» Requests:
**a)** For each statement below, answer yes or no according to the text on Google page indexing, and quote the exact words of the text that settle it. (i) Google's official documentation gives several reasons why a page may be discovered but not indexed. (ii) The indexing status of webpages can be found in the Page Indexing Report. (iii) John Mueller gives more reasons why a page would be discovered but not indexed.
**b)** Transcribe the part of the text on Google page indexing starting with "The indexing status" and going on through "but not indexed.".

Search Console a service provided by Google that communicates search related issues and feedback.
Indexing status is an important part of search console because it tells a publisher how much of a site is indexed and eligible for ranking.
The indexing status of webpages are found in the search console Page Indexing Report.
A report that a page was discovered by Google but not indexed is often a sign that a problem needs to be addressed.
There are multiple reasons why Google may discover a page but decline to index it, although Google’s official documentation only lists one reason.
Discovered – currently not indexed
The page was found by Google, but not crawled yet.
Typically, Google wanted to crawl the URL but this was expected to overload the site; therefore Google rescheduled the crawl.
This is why the last crawl date is empty on the report.”
Google’s John Mueller offers more reasons for why a page would be discovered but not indexed.
There is an idea that removing certain pages will help Google crawl the rest of the site by giving it less pages to crawl.
There is a perception that Google has a limited crawl capacity (crawl budget) allocated to every site.

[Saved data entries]
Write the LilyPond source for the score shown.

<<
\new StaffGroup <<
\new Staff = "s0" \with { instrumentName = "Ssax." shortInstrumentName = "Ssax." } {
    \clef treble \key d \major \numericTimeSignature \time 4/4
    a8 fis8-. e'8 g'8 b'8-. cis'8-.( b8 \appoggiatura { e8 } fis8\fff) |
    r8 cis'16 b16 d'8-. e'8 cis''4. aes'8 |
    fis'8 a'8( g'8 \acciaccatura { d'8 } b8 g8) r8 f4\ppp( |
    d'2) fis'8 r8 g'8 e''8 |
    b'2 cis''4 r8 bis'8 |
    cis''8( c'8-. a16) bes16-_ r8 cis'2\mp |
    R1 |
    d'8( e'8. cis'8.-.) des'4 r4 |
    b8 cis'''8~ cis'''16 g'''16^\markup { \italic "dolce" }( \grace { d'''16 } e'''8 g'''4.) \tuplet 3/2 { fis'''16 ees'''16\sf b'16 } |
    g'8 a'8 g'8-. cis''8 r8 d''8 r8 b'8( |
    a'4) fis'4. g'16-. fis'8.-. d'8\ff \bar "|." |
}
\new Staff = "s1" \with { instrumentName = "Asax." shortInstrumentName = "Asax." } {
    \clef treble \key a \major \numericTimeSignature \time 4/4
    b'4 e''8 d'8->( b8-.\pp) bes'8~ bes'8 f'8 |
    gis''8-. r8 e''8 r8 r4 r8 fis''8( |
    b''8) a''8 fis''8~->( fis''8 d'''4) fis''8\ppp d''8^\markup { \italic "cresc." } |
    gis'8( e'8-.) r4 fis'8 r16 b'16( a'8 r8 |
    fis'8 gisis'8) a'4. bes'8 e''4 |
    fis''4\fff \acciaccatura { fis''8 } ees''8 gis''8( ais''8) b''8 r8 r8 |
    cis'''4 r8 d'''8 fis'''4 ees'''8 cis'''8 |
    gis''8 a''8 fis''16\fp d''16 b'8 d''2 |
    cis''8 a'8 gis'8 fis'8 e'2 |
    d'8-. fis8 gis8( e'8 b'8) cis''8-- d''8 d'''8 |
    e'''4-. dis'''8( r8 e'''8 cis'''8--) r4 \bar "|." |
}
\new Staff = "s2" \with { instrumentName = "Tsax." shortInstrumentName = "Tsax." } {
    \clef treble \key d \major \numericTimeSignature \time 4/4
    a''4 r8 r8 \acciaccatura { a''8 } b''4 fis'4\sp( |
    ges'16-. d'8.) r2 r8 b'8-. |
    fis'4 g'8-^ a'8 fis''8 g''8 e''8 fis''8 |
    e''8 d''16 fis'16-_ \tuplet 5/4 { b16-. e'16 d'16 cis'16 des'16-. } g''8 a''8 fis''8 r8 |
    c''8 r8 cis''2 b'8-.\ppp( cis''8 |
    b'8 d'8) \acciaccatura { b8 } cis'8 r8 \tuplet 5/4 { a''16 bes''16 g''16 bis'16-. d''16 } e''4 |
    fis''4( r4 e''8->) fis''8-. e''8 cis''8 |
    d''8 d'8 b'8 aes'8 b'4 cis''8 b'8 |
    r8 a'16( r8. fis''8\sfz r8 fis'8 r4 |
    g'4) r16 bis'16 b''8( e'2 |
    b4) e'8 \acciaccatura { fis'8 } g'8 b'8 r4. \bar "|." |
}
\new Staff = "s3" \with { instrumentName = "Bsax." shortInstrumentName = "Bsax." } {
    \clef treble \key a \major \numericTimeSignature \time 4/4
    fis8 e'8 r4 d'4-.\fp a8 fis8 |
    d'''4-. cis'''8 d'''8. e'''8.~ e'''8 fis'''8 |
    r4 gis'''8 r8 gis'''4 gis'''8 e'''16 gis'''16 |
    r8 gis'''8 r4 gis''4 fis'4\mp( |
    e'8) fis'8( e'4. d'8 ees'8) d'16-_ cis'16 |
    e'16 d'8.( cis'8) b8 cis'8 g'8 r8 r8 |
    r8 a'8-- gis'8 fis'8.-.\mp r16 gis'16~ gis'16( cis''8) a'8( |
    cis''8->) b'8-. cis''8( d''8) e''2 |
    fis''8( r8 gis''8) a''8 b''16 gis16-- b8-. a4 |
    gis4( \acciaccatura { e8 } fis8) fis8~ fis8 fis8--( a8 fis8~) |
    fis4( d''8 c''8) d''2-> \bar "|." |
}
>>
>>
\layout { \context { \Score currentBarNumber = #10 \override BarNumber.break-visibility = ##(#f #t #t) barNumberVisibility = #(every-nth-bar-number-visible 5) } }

» Worked answers:
**a)**
(i) No: "although Google’s official documentation only lists one reason."
(ii) Yes: "The indexing status of webpages are found in the search console Page Indexing Report."
(iii) Yes: "Google’s John Mueller offers more reasons for why a page would be discovered but not indexed."

**b)**
The indexing status of webpages are found in the search console Page Indexing Report.
A report that a page was discovered by Google but not indexed is often a sign that a problem needs to be addressed.
There are multiple reasons why Google may discover a page but decline to index it, although Google’s official documentation only lists one reason.
Discovered – currently not indexed
The page was found by Google, but not crawled yet.
Typically, Google wanted to crawl the URL but this was expected to overload the site; therefore Google rescheduled the crawl.
This is why the last crawl date is empty on the report.”
Google’s John Mueller offers more reasons for why a page would be discovered but not indexed.